Node Lifecycle Events (Kubernetes-inspired)

Kubernetes records lifecycle events per node (Joined, BecameReady, BecameNotReady, etc.). We could store agent lifecycle events in a dedicated KV bucket:

  • "agent started" with timestamp and version
  • "agent stopped" (clean shutdown)
  • "heartbeat missed" (detected by TTL expiry watcher)
  • "agent restarted" (same hostname re-registers)

Visible via node get --hostname X or a dedicated node events --hostname X command.

Consistent Resource Model (Kubernetes-inspired)

Every Kubernetes object has a uniform envelope: apiVersion, kind, metadata (name, namespace, labels, annotations, creationTimestamp, uid), spec, status. We could formalize OSAPI resources similarly:

  • Each resource type (node, job, audit entry) gets a consistent structure
  • metadata.labels, metadata.annotations, metadata.createdAt on every resource
  • Annotations (separate from labels) for non-routing metadata
  • Enables generic tooling: filtering, sorting, field selectors

Agent States (systemd-inspired)

Systemd units have explicit states: Active, Inactive, Failed, Activating, Deactivating. Currently we only have "present in KV = alive". Adding explicit states would enable:

  • Starting - agent is initializing, not yet processing jobs
  • Ready - agent is healthy and processing jobs
  • Draining - agent is shutting down gracefully, finishing in-flight jobs but not accepting new ones
  • Stopped - clean shutdown (deregistered)

State transitions would be visible in the registry and in lifecycle events.

Restart Tracking (systemd-inspired)

Systemd tracks restart counts and restart reasons.

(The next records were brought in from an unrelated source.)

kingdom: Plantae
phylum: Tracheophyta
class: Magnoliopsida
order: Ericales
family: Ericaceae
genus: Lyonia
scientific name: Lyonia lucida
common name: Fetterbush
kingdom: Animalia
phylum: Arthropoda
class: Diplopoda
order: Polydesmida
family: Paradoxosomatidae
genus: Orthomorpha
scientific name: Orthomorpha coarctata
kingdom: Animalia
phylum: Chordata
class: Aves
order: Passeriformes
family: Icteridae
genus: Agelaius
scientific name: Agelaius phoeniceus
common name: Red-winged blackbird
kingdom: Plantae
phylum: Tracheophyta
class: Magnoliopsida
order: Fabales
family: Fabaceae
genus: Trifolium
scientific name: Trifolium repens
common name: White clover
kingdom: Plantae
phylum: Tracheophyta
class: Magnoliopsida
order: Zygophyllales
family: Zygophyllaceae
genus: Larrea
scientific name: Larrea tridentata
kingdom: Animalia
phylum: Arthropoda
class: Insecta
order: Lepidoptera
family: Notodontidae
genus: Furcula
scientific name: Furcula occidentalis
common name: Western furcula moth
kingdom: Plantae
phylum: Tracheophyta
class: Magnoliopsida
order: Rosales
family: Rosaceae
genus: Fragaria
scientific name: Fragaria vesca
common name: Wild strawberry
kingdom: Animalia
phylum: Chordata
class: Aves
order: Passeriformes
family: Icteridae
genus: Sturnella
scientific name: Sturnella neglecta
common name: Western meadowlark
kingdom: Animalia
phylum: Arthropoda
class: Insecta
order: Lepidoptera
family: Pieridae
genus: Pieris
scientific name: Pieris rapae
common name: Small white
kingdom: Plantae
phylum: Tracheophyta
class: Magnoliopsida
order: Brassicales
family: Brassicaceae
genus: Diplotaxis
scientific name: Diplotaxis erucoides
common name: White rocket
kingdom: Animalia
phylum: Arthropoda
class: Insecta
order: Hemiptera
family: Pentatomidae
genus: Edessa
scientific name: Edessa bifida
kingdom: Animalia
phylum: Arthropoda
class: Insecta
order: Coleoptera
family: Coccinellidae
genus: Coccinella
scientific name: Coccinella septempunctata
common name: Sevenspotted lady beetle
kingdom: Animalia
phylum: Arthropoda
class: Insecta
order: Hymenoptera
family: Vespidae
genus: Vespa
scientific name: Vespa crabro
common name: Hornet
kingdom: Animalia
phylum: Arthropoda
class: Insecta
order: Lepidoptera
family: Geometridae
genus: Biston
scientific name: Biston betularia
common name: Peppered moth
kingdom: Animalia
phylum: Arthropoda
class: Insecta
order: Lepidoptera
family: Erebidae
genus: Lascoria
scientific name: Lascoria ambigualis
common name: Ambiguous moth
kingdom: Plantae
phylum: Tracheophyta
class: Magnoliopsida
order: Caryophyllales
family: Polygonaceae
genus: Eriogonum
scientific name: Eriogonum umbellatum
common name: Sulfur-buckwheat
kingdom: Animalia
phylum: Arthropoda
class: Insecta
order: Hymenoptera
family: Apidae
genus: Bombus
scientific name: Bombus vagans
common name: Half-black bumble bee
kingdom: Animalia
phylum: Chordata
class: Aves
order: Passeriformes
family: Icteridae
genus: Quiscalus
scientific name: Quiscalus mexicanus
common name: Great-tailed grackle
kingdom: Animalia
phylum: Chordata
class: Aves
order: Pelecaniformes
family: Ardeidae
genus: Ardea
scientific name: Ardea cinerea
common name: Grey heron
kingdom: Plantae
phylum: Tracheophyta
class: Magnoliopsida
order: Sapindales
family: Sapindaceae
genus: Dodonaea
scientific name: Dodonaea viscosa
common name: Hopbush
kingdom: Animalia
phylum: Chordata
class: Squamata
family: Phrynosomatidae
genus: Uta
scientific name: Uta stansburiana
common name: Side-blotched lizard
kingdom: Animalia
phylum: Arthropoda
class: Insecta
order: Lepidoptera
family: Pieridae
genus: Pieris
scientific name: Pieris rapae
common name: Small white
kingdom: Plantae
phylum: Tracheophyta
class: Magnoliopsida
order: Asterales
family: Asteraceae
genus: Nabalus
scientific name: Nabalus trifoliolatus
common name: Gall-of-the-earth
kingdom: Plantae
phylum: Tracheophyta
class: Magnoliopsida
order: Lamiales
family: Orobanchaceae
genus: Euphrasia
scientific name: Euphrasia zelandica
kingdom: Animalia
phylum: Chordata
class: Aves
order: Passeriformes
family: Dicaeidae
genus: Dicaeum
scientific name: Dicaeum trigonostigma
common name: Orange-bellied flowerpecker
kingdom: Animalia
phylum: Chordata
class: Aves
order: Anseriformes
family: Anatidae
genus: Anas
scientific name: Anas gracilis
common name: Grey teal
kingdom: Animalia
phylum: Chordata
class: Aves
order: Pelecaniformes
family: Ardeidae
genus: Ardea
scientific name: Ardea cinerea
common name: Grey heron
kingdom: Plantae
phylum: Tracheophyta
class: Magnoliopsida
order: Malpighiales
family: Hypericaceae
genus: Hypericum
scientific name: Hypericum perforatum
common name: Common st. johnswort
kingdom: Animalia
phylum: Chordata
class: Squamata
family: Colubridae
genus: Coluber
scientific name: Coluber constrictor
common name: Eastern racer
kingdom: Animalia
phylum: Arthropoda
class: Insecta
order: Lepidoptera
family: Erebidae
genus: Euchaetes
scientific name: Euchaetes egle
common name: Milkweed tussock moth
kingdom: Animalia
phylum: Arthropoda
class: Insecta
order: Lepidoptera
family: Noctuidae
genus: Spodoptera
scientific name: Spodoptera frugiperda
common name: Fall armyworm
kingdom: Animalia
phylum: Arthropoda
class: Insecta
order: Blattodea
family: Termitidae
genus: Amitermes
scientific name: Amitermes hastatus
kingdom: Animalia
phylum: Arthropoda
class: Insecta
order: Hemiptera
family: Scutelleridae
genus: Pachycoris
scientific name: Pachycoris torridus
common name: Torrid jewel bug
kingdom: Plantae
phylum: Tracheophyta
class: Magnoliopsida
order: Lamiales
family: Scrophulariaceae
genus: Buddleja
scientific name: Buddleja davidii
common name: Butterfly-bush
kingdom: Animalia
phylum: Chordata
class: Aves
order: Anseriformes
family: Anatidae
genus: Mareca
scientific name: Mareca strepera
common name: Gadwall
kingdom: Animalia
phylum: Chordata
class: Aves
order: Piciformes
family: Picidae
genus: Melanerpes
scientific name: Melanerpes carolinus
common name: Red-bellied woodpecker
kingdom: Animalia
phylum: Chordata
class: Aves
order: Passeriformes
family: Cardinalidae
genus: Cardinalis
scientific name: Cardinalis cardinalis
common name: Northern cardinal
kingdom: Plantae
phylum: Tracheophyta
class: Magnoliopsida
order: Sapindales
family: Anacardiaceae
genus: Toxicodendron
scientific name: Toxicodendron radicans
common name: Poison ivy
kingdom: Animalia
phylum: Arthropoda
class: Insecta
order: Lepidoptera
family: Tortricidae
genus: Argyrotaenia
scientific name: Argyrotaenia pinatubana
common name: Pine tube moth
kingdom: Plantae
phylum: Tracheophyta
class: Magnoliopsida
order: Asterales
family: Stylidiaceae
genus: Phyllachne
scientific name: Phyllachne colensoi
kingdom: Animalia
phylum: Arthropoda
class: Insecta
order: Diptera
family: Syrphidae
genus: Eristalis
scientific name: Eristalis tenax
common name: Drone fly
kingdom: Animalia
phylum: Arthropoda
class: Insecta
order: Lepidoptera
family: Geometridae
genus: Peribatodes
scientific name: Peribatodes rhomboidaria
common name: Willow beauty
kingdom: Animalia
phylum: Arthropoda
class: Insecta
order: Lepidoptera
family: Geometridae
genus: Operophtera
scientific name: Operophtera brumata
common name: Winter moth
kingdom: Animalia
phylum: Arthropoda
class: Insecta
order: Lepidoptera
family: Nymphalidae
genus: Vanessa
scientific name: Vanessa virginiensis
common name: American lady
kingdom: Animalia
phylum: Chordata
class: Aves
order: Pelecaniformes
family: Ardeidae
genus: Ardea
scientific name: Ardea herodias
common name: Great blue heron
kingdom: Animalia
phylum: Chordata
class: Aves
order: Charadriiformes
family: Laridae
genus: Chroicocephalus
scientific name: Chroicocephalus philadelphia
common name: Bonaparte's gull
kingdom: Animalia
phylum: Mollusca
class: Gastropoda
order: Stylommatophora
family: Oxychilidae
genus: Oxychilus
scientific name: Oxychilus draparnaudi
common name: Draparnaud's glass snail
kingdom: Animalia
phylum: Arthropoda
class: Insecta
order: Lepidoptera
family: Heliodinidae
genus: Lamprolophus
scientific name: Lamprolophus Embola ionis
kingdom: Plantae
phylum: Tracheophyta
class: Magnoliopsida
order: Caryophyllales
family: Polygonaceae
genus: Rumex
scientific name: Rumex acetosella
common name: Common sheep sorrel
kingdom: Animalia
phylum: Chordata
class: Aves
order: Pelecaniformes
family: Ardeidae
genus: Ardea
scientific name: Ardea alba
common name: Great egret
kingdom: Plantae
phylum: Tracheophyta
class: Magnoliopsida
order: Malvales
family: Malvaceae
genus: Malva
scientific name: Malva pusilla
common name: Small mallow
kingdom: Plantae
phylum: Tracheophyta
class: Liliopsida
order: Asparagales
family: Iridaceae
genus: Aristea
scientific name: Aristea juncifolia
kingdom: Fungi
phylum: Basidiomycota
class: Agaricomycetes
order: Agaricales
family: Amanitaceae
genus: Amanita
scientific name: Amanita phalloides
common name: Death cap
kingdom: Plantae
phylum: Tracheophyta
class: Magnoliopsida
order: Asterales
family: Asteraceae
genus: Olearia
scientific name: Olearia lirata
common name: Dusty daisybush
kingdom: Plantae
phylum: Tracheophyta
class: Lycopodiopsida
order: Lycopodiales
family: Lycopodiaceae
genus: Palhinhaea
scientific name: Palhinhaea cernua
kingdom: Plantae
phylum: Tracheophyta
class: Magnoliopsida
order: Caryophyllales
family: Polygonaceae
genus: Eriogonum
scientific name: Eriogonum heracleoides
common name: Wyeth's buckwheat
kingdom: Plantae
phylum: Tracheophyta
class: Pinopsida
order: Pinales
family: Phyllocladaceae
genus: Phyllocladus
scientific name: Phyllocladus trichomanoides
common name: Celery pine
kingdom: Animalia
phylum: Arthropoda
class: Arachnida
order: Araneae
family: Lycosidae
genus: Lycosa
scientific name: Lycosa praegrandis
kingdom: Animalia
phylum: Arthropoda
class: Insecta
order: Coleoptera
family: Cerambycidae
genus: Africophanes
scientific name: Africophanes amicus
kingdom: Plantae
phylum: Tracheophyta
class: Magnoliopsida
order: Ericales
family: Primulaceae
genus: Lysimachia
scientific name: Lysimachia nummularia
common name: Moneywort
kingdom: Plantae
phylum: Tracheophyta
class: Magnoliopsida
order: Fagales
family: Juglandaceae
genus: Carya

We could add:

  • restart_count - how many times the agent process has started for this hostname
  • last_restart_reason - "clean start", "crash recovery", etc.
  • Stability signal for fleet health dashboards

Additional State to Save

  • First-seen timestamp (started_at) distinct from last heartbeat (registered_at) for true "AGE" display like kubectl get nodes
  • Active job count - how busy the agent is right now
  • Agent binary version - for fleet version tracking and rolling upgrade visibility
  • OS kernel version - already available from host provider

Notes

  • These are incremental improvements that build on the heartbeat enrichment work. Each can be implemented independently.
  • Priority should be driven by operational value: conditions and capacity tracking are highest value for fleet operators.
  • Taints and lifecycle events add complexity but enable sophisticated fleet management workflows.
  • The consistent resource model is the most ambitious change and would touch the most code, but pays off long-term for tooling and API consistency.